"""
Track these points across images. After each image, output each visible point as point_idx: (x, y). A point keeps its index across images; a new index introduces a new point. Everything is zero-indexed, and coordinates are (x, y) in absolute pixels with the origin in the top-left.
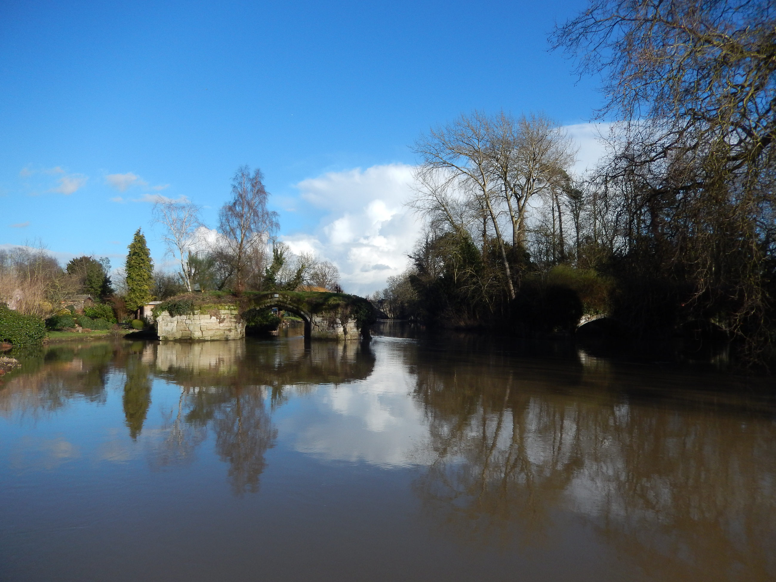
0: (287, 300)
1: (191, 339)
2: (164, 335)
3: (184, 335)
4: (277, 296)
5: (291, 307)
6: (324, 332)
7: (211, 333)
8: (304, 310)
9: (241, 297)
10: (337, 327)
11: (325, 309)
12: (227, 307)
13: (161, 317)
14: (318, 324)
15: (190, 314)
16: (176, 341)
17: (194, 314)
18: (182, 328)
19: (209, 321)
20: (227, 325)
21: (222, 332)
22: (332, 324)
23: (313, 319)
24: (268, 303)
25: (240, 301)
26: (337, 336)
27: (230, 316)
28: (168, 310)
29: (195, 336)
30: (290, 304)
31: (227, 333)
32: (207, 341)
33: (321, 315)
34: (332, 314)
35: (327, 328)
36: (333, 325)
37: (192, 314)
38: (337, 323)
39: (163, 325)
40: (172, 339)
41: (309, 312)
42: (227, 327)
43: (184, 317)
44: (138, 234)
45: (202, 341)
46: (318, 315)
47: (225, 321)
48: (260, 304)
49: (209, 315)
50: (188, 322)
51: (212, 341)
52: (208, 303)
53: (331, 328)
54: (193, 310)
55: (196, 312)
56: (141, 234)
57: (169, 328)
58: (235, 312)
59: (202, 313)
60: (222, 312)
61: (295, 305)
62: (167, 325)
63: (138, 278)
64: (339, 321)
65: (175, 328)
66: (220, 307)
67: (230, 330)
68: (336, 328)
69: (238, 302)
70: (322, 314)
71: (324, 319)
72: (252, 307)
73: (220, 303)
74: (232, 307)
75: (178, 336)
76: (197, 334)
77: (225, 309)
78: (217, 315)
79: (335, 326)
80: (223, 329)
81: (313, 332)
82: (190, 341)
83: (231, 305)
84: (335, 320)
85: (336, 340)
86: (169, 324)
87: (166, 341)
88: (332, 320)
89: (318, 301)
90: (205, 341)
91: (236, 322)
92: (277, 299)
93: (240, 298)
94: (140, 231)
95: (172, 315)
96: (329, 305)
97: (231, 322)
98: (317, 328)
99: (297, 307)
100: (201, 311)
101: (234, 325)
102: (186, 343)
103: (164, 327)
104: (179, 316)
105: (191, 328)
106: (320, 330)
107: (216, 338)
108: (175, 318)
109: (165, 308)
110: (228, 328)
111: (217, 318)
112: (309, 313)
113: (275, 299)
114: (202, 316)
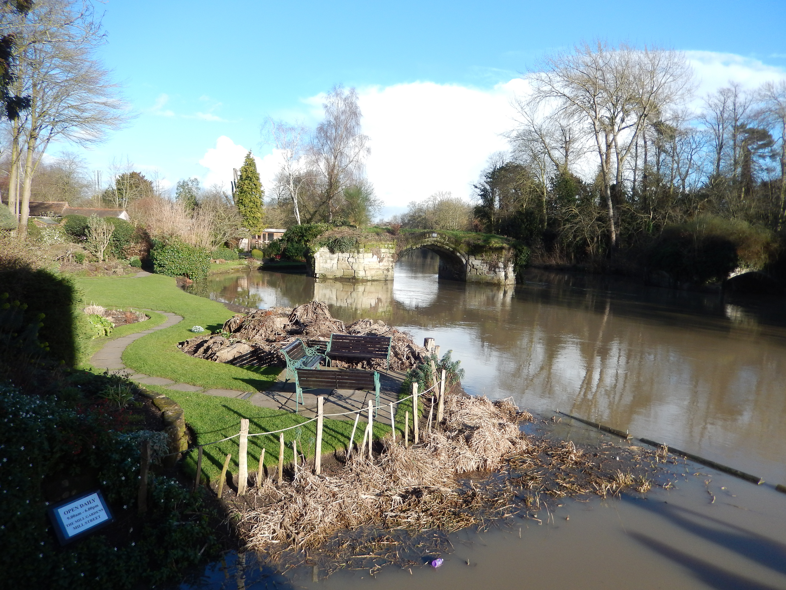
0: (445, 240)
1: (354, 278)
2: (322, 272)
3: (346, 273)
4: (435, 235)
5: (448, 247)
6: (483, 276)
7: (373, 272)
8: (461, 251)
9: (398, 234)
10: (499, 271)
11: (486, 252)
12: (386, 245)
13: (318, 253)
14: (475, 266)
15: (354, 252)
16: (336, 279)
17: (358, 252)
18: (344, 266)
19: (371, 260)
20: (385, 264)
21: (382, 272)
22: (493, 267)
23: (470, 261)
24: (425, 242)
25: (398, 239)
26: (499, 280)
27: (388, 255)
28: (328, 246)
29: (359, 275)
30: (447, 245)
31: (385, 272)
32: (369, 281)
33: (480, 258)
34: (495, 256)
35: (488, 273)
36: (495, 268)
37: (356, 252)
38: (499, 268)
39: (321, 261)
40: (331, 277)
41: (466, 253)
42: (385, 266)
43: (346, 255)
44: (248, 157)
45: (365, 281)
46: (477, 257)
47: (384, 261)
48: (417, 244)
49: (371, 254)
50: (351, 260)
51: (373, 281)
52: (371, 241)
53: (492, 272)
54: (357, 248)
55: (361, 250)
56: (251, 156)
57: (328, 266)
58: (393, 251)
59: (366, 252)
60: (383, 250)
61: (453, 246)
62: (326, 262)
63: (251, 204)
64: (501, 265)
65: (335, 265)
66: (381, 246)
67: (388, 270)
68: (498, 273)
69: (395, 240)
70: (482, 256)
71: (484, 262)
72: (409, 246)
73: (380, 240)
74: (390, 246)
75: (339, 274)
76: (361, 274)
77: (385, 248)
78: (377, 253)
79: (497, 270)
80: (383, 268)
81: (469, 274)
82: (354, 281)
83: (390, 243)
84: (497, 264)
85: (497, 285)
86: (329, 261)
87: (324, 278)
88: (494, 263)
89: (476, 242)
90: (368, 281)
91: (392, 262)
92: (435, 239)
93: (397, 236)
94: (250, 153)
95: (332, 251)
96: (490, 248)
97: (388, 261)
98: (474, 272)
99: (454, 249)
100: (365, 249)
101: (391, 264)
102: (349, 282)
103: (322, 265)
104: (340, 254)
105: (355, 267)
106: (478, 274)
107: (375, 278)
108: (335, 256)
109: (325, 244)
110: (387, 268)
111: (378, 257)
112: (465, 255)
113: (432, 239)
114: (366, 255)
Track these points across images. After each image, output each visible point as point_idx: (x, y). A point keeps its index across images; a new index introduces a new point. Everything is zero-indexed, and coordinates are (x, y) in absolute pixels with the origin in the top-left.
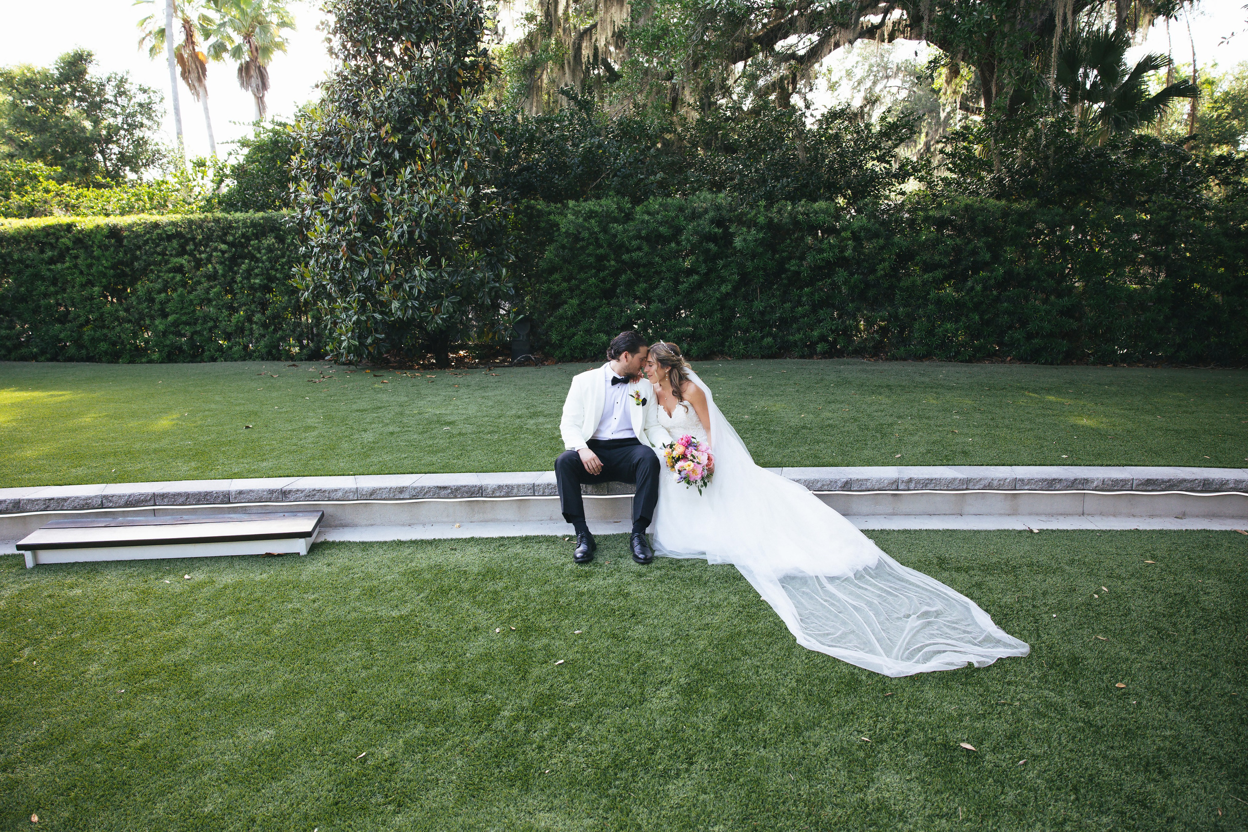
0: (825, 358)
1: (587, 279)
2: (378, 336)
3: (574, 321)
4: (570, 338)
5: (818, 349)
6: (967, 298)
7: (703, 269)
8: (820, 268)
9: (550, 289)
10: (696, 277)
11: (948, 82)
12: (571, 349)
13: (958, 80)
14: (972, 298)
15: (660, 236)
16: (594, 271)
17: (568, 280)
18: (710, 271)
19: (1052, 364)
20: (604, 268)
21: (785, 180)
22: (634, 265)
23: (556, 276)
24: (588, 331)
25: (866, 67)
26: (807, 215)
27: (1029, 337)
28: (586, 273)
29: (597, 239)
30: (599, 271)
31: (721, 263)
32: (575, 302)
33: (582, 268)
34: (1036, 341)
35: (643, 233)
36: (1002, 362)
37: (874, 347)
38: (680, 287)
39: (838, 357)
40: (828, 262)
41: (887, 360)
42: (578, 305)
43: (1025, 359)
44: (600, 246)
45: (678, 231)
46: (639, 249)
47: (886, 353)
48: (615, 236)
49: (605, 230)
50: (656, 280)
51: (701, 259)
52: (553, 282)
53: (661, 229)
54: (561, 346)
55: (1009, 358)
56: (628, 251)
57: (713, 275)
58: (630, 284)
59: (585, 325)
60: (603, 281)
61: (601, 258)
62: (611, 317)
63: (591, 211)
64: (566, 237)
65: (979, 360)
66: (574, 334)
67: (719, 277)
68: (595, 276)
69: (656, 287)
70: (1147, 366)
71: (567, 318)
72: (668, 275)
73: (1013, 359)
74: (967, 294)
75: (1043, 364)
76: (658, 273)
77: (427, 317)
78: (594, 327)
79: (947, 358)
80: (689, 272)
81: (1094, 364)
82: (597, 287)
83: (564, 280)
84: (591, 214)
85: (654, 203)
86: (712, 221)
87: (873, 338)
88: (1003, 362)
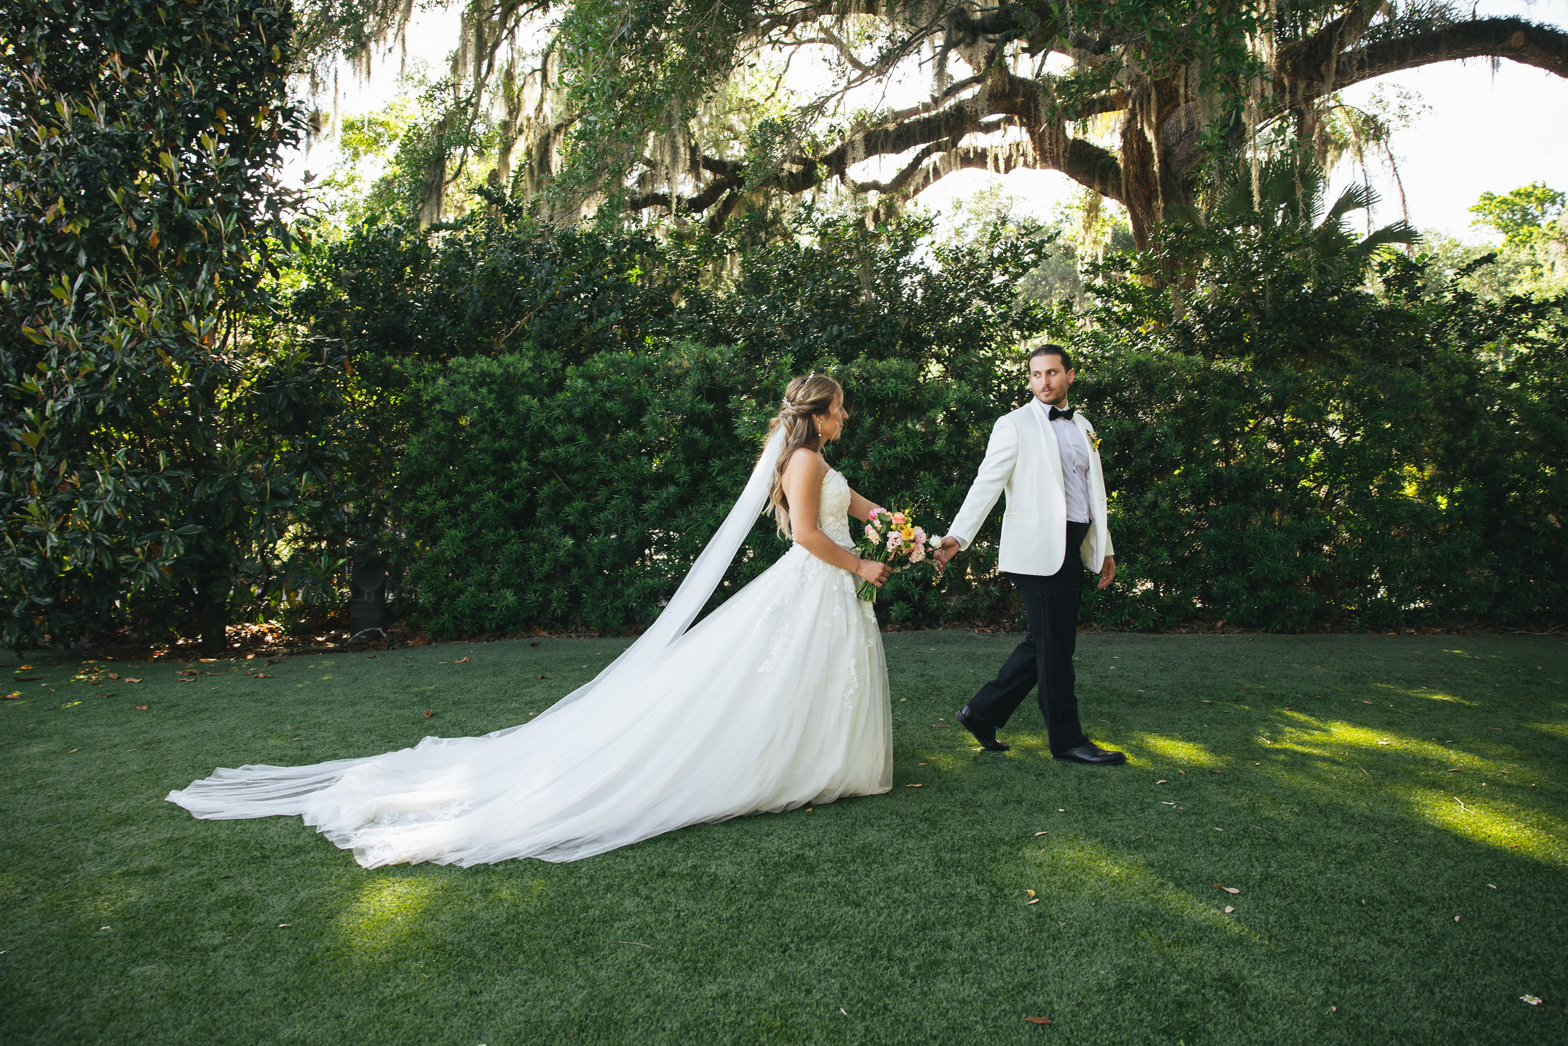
"""
__Your instructions__:
Apart from its pictures, the material above should be repeated exactly.

__Answer area__:
Track these points across images. After each image, output each visible point as point_idx: (x, y). A point keeps its index across images; a new index introduces a new point. Everything is zero-indexed, and coordinates are (x, y) in absolute pixels with the origin in the top-left.
0: (287, 300)
1: (191, 339)
2: (164, 335)
3: (184, 335)
4: (277, 296)
5: (291, 307)
6: (324, 332)
7: (211, 333)
8: (304, 310)
9: (241, 297)
10: (337, 327)
11: (325, 309)
12: (227, 307)
13: (161, 317)
14: (318, 324)
15: (190, 314)
16: (176, 341)
17: (194, 314)
18: (182, 328)
19: (209, 321)
20: (227, 325)
21: (222, 332)
22: (332, 324)
23: (313, 319)
24: (268, 303)
25: (240, 301)
26: (337, 336)
27: (230, 316)
28: (168, 310)
29: (195, 336)
30: (290, 304)
31: (227, 333)
32: (207, 341)
33: (321, 315)
34: (332, 314)
35: (327, 328)
36: (333, 325)
37: (192, 314)
38: (337, 323)
39: (163, 325)
40: (172, 339)
41: (309, 312)
42: (227, 327)
43: (184, 317)
44: (138, 234)
45: (202, 341)
46: (318, 315)
47: (225, 321)
48: (260, 304)
49: (209, 315)
50: (188, 322)
51: (212, 341)
52: (208, 303)
53: (331, 328)
54: (193, 310)
55: (196, 312)
56: (141, 234)
57: (169, 328)
58: (235, 312)
59: (202, 313)
60: (222, 312)
61: (295, 305)
62: (167, 325)
63: (138, 278)
64: (339, 321)
65: (175, 328)
66: (220, 307)
67: (230, 330)
68: (336, 328)
69: (238, 302)
70: (322, 314)
71: (324, 319)
72: (252, 307)
73: (220, 303)
74: (232, 307)
75: (178, 336)
76: (197, 334)
77: (225, 309)
78: (217, 315)
79: (335, 326)
80: (223, 329)
81: (313, 332)
82: (190, 341)
83: (231, 305)
84: (335, 320)
85: (336, 340)
86: (169, 324)
87: (166, 341)
88: (332, 320)
89: (318, 301)
90: (205, 341)
91: (236, 322)
92: (277, 299)
93: (240, 298)
94: (140, 231)
95: (172, 315)
96: (329, 305)
97: (231, 322)
98: (317, 328)
99: (297, 307)
100: (201, 311)
101: (234, 325)
102: (186, 343)
103: (164, 327)
104: (179, 316)
105: (191, 328)
106: (320, 330)
107: (216, 338)
108: (175, 318)
109: (165, 308)
110: (228, 328)
111: (217, 318)
112: (309, 313)
113: (275, 299)
114: (202, 316)
0: (445, 240)
1: (354, 278)
2: (322, 272)
3: (346, 273)
4: (435, 235)
5: (448, 247)
6: (483, 276)
7: (373, 272)
8: (461, 251)
9: (398, 234)
10: (499, 271)
11: (486, 252)
12: (386, 245)
13: (318, 253)
14: (475, 266)
15: (354, 252)
16: (336, 279)
17: (358, 252)
18: (344, 266)
19: (371, 260)
20: (385, 264)
21: (382, 272)
22: (493, 267)
23: (470, 261)
24: (425, 242)
25: (398, 239)
26: (499, 280)
27: (388, 255)
28: (328, 246)
29: (359, 275)
30: (447, 245)
31: (385, 272)
32: (369, 281)
33: (480, 258)
34: (495, 256)
35: (488, 273)
36: (495, 268)
37: (356, 252)
38: (499, 268)
39: (321, 261)
40: (331, 277)
41: (466, 253)
42: (385, 266)
43: (346, 255)
44: (248, 157)
45: (365, 281)
46: (477, 257)
47: (384, 261)
48: (417, 244)
49: (371, 254)
50: (351, 260)
51: (373, 281)
52: (371, 241)
53: (492, 272)
54: (357, 248)
55: (361, 250)
56: (251, 156)
57: (328, 266)
58: (393, 251)
59: (366, 252)
60: (383, 250)
61: (453, 246)
62: (326, 262)
63: (251, 204)
64: (501, 265)
65: (335, 265)
66: (381, 246)
67: (388, 270)
68: (498, 273)
69: (395, 240)
70: (482, 256)
71: (484, 262)
72: (409, 246)
73: (380, 240)
74: (390, 246)
75: (339, 274)
76: (361, 274)
77: (385, 248)
78: (377, 253)
79: (497, 270)
80: (383, 268)
81: (469, 274)
82: (354, 281)
83: (390, 243)
84: (497, 264)
85: (497, 285)
86: (329, 261)
87: (324, 278)
88: (494, 263)
89: (476, 242)
90: (368, 281)
91: (392, 262)
92: (435, 239)
93: (397, 236)
94: (250, 153)
95: (332, 251)
96: (490, 248)
97: (388, 261)
98: (474, 272)
99: (454, 249)
100: (365, 249)
101: (391, 264)
102: (349, 282)
103: (322, 265)
104: (340, 254)
105: (355, 267)
106: (478, 274)
107: (375, 278)
108: (335, 256)
109: (325, 244)
110: (387, 268)
111: (378, 257)
112: (465, 255)
113: (432, 239)
114: (366, 255)
Track these points across images. After each image, output each visible point as point_idx: (x, y). A point keeps its index across images; a new index introduces a new point. Everything is zero-indexed, and coordinates are (x, y) in absolute pixels with the origin in the top-left.
0: (825, 358)
1: (587, 279)
2: (378, 336)
3: (574, 321)
4: (570, 338)
5: (818, 349)
6: (967, 298)
7: (703, 269)
8: (820, 268)
9: (550, 289)
10: (696, 277)
11: (948, 82)
12: (571, 349)
13: (958, 80)
14: (972, 298)
15: (660, 236)
16: (594, 271)
17: (568, 280)
18: (710, 271)
19: (1052, 364)
20: (604, 268)
21: (785, 180)
22: (634, 265)
23: (556, 276)
24: (588, 331)
25: (866, 67)
26: (807, 215)
27: (1029, 337)
28: (586, 273)
29: (597, 239)
30: (599, 271)
31: (721, 263)
32: (575, 302)
33: (582, 268)
34: (1036, 341)
35: (643, 233)
36: (1002, 362)
37: (874, 347)
38: (680, 287)
39: (838, 357)
40: (828, 262)
41: (887, 360)
42: (578, 305)
43: (1025, 359)
44: (600, 246)
45: (678, 231)
46: (639, 249)
47: (886, 353)
48: (615, 236)
49: (605, 230)
50: (656, 280)
51: (701, 259)
52: (553, 282)
53: (661, 229)
54: (561, 346)
55: (1009, 358)
56: (628, 251)
57: (713, 275)
58: (630, 284)
59: (585, 325)
60: (603, 281)
61: (601, 258)
62: (611, 317)
63: (591, 211)
64: (566, 237)
65: (979, 360)
66: (574, 334)
67: (719, 277)
68: (595, 276)
69: (656, 287)
70: (1147, 366)
71: (567, 318)
72: (668, 275)
73: (1013, 359)
74: (967, 294)
75: (1043, 364)
76: (658, 273)
77: (427, 317)
78: (594, 327)
79: (947, 358)
80: (689, 272)
81: (1094, 364)
82: (597, 287)
83: (564, 280)
84: (591, 214)
85: (654, 203)
86: (712, 221)
87: (873, 338)
88: (1003, 362)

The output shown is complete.